== ВЫБРАННЫЙ ТЕКСТ ==
________

Минуло еще 35 лет, и я уже не уверена, что сегодня то же грузинское издание, как и многие массмедиа ныне независимых стран на постсоветском пространстве, захотят публиковать что-либо подобное. Хорошо еще, если не назовут ветерана оккупантом. И горько думать: может, есть высшая справедливость в том, что подавляющее большинство людей, вынесших на своих плечах все тяготы Великой Отечественной, уже ушли из жизни. По крайней мере, они никогда не станут свидетелями того, как переписывается история той войны.
Две марки
Мы в большом долгу перед поколением, выигравшем Великую Отечественную войну. Я имею в виду, что должники — это те, кто родился накануне войны и дождался своих отцов. Вот и я решил выпустить две юбилейные марки, посвященные моим родителям, которые прошли всю войну и победили.
Отца я обидел сразу, как он вернулся с фронта. Открылась дверь в нашей киевской квартире, вошел солдат, и все закричали: "Павлик вернулся!" Я сразу понял, что это отец, и спросил: "Папа, а где твои ордена?" Я же не знал, что папа вернулся из плена. Это потом ордена будут его догонять, и к концу его жизни у него их будет около 25, орденов и медалей. А маму я спрашивал: "Почему ты не пошла в партизаны? Вот бабушка мне даже подарок принесла почти партизанский". Да, бабушка мне подарила немецкий автомат "шмайссер", правда, обгоревший, недействующий, но настоящий, такой тяжелый, я и сейчас чувствую тяжесть этого оружия. Потом его выкинули на металлолом.
— Какие партизаны,— отмахивалась мама,— тебя ведь кормить надо было, а ты — в партизаны...
Свою красноармейскую книжку и несколько фотографий Павел Кириллович Волков хранил в книжке Франца Гальдера "Лето 1942 года". Франц Гальдер — начальник генерального штаба сухопутных войск гитлеровской Германии. С немецкой пунктуальностью генерал записывал события войны. Интересно, что его записи совпадают с событиями, которые вписаны в отцовскую красноармейскую книжку. Вот лаконичная запись из красноармейской книжки. В графе "Когда и где участвовал в войне и за что награжден" читаем: "Рива Русская 22 июня 1941 года. Львов с 23 июня по 29 июня 1941. Под Харьковом с 1 мая по 13 июня 1942 года. Ранений нет. Наград нет. Не судим". 13 июня он должен был отметить свое 27-летие. Но...Тут мы приведем цитату из дневника Гальдера: "13 июня 1942 года, 357-й день войны, в районе Волочанска достигнуты блестящие успехи, окружены крупные силы противника, взято 20 тысяч пленных".

________

== ИСХОДНЫЕ ЗАПИСИ ==
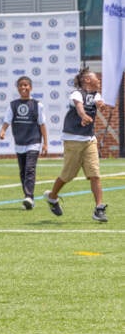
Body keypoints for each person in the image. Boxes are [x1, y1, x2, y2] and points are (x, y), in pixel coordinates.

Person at [43, 68, 109, 222]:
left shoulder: (96, 95)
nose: (99, 80)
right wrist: (84, 115)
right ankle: (52, 197)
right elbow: (79, 107)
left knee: (95, 174)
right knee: (68, 175)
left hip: (89, 140)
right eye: (96, 78)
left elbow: (98, 101)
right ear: (87, 80)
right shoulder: (76, 94)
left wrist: (101, 104)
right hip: (73, 140)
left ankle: (99, 208)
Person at [0, 76, 49, 210]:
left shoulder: (37, 105)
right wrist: (3, 130)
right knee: (22, 172)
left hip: (34, 142)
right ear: (18, 88)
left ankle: (28, 196)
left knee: (29, 169)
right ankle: (29, 199)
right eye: (21, 85)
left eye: (26, 85)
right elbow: (7, 120)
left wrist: (45, 143)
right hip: (19, 142)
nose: (23, 88)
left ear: (30, 87)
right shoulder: (13, 105)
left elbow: (42, 124)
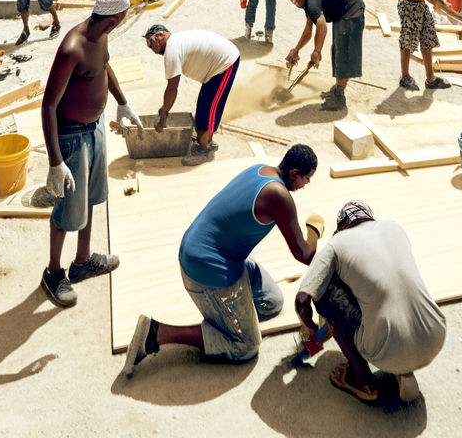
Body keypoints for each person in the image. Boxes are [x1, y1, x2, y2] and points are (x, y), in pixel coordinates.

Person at [122, 145, 323, 374]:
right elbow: (304, 254)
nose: (306, 184)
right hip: (207, 270)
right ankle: (156, 333)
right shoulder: (279, 197)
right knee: (246, 346)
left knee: (272, 302)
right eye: (306, 178)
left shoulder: (261, 169)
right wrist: (314, 233)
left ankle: (227, 315)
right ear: (294, 173)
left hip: (208, 253)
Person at [37, 0, 142, 307]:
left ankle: (82, 262)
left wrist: (122, 103)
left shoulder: (102, 37)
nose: (119, 26)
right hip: (70, 135)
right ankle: (53, 272)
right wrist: (56, 162)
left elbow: (105, 67)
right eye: (119, 21)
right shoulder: (73, 47)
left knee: (92, 198)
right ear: (109, 19)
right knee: (68, 209)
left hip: (94, 128)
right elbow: (48, 106)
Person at [296, 200, 447, 404]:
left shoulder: (337, 242)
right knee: (386, 290)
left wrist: (312, 327)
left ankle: (362, 381)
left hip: (385, 346)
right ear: (369, 217)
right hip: (434, 335)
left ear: (340, 226)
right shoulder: (393, 227)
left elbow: (302, 300)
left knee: (323, 288)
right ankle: (402, 369)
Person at [144, 25, 240, 165]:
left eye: (150, 41)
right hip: (214, 69)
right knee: (202, 108)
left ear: (160, 35)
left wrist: (164, 112)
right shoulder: (174, 44)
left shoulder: (172, 49)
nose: (150, 46)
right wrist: (165, 109)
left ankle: (204, 150)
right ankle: (206, 140)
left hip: (225, 62)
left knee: (210, 109)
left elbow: (172, 88)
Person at [286, 0, 365, 112]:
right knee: (337, 49)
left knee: (343, 52)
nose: (292, 2)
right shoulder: (309, 4)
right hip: (343, 13)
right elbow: (308, 31)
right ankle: (338, 88)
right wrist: (296, 51)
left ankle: (339, 97)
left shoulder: (311, 3)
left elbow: (321, 25)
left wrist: (317, 51)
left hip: (352, 11)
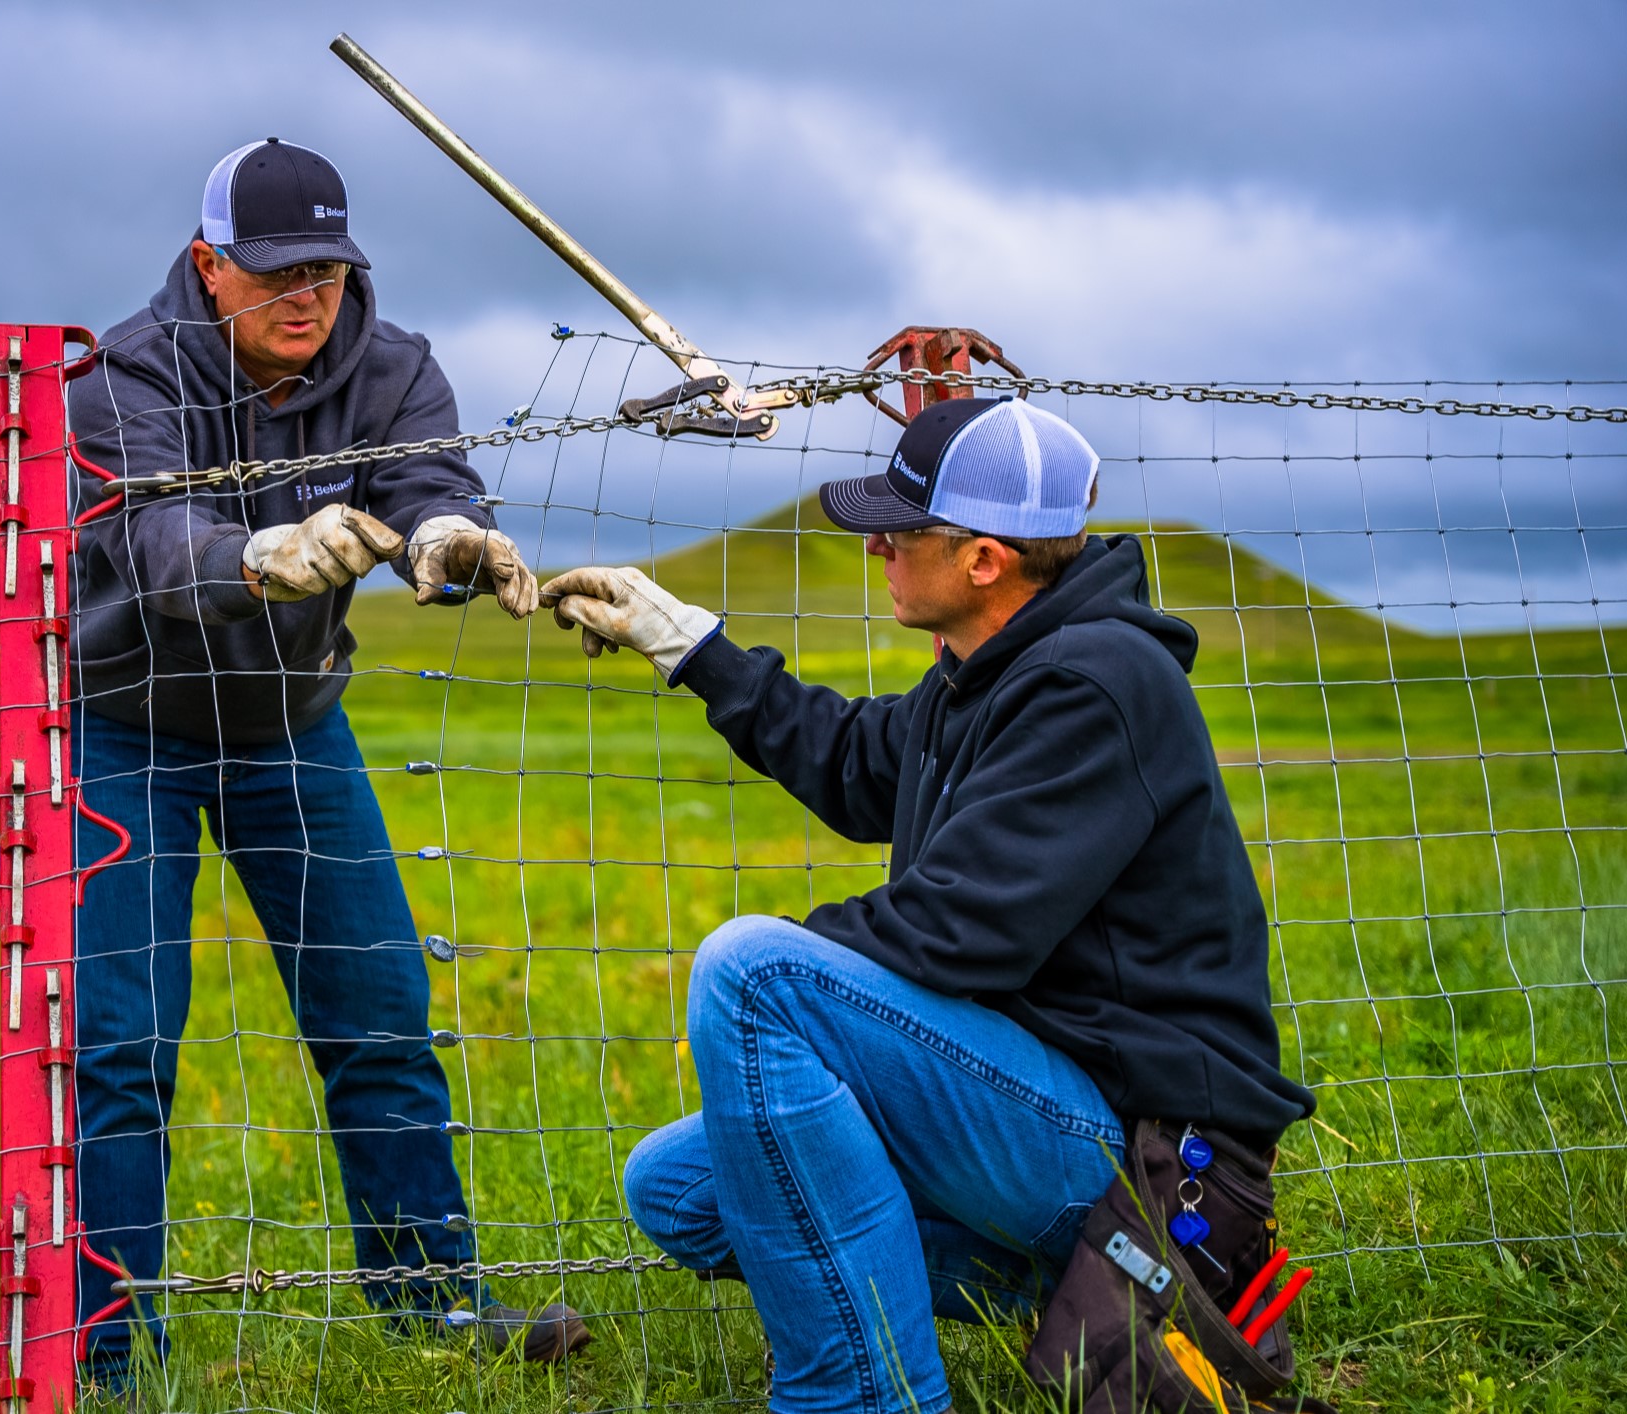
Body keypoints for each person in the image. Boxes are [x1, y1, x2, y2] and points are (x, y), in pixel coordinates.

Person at [541, 395, 1314, 1413]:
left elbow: (960, 932)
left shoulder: (1094, 685)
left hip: (1148, 1156)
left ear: (984, 561)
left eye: (900, 533)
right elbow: (861, 762)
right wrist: (691, 647)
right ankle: (1092, 1307)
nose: (876, 552)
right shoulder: (991, 670)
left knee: (754, 974)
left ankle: (867, 1394)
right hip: (1045, 1101)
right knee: (678, 1187)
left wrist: (789, 986)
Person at [66, 137, 588, 1377]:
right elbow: (153, 538)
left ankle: (435, 1314)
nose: (310, 296)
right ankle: (107, 1356)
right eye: (278, 271)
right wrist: (256, 557)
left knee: (380, 1017)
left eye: (331, 270)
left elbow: (425, 478)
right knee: (121, 1043)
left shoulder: (392, 364)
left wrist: (448, 533)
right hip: (121, 727)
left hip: (293, 725)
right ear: (209, 265)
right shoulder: (119, 376)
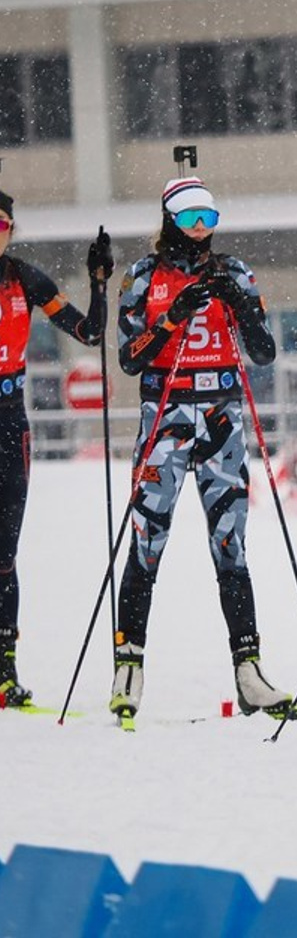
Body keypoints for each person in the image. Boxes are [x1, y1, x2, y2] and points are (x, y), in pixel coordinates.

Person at [112, 177, 288, 721]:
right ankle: (128, 668)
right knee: (147, 539)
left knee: (230, 545)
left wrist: (242, 306)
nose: (200, 230)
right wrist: (171, 318)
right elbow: (130, 357)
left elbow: (263, 353)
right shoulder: (143, 275)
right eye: (189, 219)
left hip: (221, 419)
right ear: (169, 219)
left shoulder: (233, 271)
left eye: (208, 219)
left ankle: (250, 671)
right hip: (165, 417)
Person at [0, 192, 109, 708]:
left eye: (1, 225)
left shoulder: (25, 278)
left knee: (4, 553)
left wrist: (99, 283)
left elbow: (88, 331)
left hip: (8, 419)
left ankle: (4, 672)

________

== РАБОЧЕЕ ЗАДАНИЕ 1 ==
Почему, судя по выбранному тексту, мать не ушла в партизаны? Ответьте в одном–трёх предложениях.
== РАБОЧЕЕ ЗАДАНИЕ 2 ==
Продолжите выбранный текст о войне с того места, на котором он заканчивается.
Записи здесь никакой роли не играют.

== ВАШ ОТВЕТ 1 ==
Мать не ушла в партизаны, потому что ей нужно было кормить сына. Она так и отвечала на его вопрос: «тебя ведь кормить надо было».

== ВАШ ОТВЕТ 2 ==
"Вот так, сыночек, я отметил свое 27-летие". Больше отец о своих военных успехах не распространялся. Отсиделся в норвежском Тронхейме. Да, еще в той книжке Гальдера было несколько марок с портретом Ивана Христофоровича Баграмяна. "Мой спаситель,— говорил о нем отец.— Если бы не Иван Христофорович, может, и не дожил бы до победы".
Смотрел на марки с изображением маршала, и возникла идея выпустить марку, посвященную одному из рядовых. Вот отец на марке красуется — молодой, красивый. Орден, что у него на груди, ему на самом деле вручили только в 1985 году, но я немножко "поправил" историю и повесил его на папину военную гимнастерку. А вот мамина фотография, она сделана именно 9 мая 1945 года.
Кафе "Огонек"
Здравствуй, дорогой Огонек!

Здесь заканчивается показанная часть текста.